Agendamento de reunião gera discórdia entre sindicato e administração da SATA


 

Lusa/AO Online   Regional   19 de Abr de 2017, 18:14

A Direção do Sindicato Nacional do Pessoal de Voo da Aviação Civil (SNPVAC) negou hoje o agendamento de uma reunião, na sexta-feira, com a administração da SATA, mas o presidente da transportadora insiste que o encontro está marcado.

 

“Não está agendada qualquer reunião na próxima sexta-feira entre o SNPVAC e a SATA”, refere o sindicato num comunicado, em que pretende “esclarecer e repor a verdade sobre a greve no Grupo SATA”.

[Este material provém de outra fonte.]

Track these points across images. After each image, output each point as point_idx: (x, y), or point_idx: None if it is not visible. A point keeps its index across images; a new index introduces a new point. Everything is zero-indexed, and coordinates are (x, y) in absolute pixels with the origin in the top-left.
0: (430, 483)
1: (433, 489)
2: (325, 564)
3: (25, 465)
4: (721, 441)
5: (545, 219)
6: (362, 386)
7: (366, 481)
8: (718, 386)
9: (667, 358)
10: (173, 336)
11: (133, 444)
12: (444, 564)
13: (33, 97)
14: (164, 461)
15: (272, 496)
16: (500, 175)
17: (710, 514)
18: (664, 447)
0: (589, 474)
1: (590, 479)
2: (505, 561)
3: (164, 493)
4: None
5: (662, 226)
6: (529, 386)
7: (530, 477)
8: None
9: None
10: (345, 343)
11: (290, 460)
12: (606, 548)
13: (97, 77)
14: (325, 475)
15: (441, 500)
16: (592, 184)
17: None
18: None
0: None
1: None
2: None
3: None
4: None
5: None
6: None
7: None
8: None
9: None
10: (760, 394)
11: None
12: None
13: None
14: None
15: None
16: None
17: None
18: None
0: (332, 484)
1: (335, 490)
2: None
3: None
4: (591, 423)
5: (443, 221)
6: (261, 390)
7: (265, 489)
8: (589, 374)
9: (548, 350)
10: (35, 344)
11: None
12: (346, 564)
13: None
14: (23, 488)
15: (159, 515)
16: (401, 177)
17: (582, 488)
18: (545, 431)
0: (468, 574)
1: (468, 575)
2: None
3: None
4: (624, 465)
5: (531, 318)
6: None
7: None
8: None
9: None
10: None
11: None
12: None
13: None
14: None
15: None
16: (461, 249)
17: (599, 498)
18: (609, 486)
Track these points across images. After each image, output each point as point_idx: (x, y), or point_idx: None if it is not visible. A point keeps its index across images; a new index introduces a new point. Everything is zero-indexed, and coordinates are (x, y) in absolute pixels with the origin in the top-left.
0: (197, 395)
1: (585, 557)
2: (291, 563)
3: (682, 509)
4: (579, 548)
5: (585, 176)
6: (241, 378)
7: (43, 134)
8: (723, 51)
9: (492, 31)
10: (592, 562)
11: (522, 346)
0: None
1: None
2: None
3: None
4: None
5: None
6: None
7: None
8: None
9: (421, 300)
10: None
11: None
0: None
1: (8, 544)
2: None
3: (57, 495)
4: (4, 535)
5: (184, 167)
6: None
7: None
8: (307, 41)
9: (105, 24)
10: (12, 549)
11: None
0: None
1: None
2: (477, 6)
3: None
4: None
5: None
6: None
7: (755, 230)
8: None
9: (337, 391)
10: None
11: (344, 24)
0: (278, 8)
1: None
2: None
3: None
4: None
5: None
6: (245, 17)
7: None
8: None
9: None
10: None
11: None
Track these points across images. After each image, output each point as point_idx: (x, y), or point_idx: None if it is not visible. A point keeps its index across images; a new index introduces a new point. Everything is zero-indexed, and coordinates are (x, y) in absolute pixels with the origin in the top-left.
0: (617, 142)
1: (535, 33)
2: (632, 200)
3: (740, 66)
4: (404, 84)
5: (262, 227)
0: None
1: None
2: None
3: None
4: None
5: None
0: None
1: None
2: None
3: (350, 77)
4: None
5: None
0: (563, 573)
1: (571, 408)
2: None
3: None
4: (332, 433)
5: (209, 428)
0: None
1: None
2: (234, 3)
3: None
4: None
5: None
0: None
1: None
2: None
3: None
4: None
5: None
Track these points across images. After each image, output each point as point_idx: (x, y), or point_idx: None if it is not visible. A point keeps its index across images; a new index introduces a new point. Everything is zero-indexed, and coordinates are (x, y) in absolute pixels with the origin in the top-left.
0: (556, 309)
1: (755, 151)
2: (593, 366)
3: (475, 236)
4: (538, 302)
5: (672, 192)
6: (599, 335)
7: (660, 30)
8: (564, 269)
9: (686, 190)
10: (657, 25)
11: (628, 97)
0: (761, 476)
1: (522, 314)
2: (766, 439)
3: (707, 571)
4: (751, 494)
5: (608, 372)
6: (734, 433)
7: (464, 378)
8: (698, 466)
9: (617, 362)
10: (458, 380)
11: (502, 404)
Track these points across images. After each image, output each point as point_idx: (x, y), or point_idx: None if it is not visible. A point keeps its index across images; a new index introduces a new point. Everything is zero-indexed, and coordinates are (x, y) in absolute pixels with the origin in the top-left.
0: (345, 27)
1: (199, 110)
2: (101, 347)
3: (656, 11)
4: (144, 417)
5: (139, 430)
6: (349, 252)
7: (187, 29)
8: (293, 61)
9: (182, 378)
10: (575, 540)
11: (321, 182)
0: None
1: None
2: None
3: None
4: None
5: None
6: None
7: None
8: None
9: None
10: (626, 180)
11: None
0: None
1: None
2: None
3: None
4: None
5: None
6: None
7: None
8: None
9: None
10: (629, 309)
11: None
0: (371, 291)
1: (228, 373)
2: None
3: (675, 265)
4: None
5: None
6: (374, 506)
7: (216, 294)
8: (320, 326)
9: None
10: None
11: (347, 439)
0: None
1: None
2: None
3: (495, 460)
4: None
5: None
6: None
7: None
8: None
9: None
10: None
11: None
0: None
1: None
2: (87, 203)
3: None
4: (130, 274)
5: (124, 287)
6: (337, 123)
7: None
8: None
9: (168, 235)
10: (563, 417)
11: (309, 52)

Os tripulantes de cabine da Azores Airlines, antiga SATA Internacional, vão estar em greve nos dias 01 e 02 de maio, assegurando apenas três voos de serviços mínimos, anunciou na passada semana o SNPVAC.

Nos mesmos dias decorrerá também uma greve na SATA Air Açores, que voa entre as nove ilhas do arquipélago.

Na terça-feira a administração da SATA emitiu um comunicado, onde informa que irá decorrer na sexta-feira uma reunião, a pedido da Comissão de Trabalhadores da SATA Internacional, envolvendo a empresa e o sindicato.

Contactado hoje pela Lusa, o presidente do Conselho de Administração da SATA, Paulo Menezes esclareceu que a reunião “foi solicitada a 16 de abril” pela Comissão de Trabalhadores da SATA Internacional, “organismo que representa os interesses de todos os trabalhadores da empresa”, tendo respondido que estaria presente no encontro, para o qual também foi convidado o sindicato.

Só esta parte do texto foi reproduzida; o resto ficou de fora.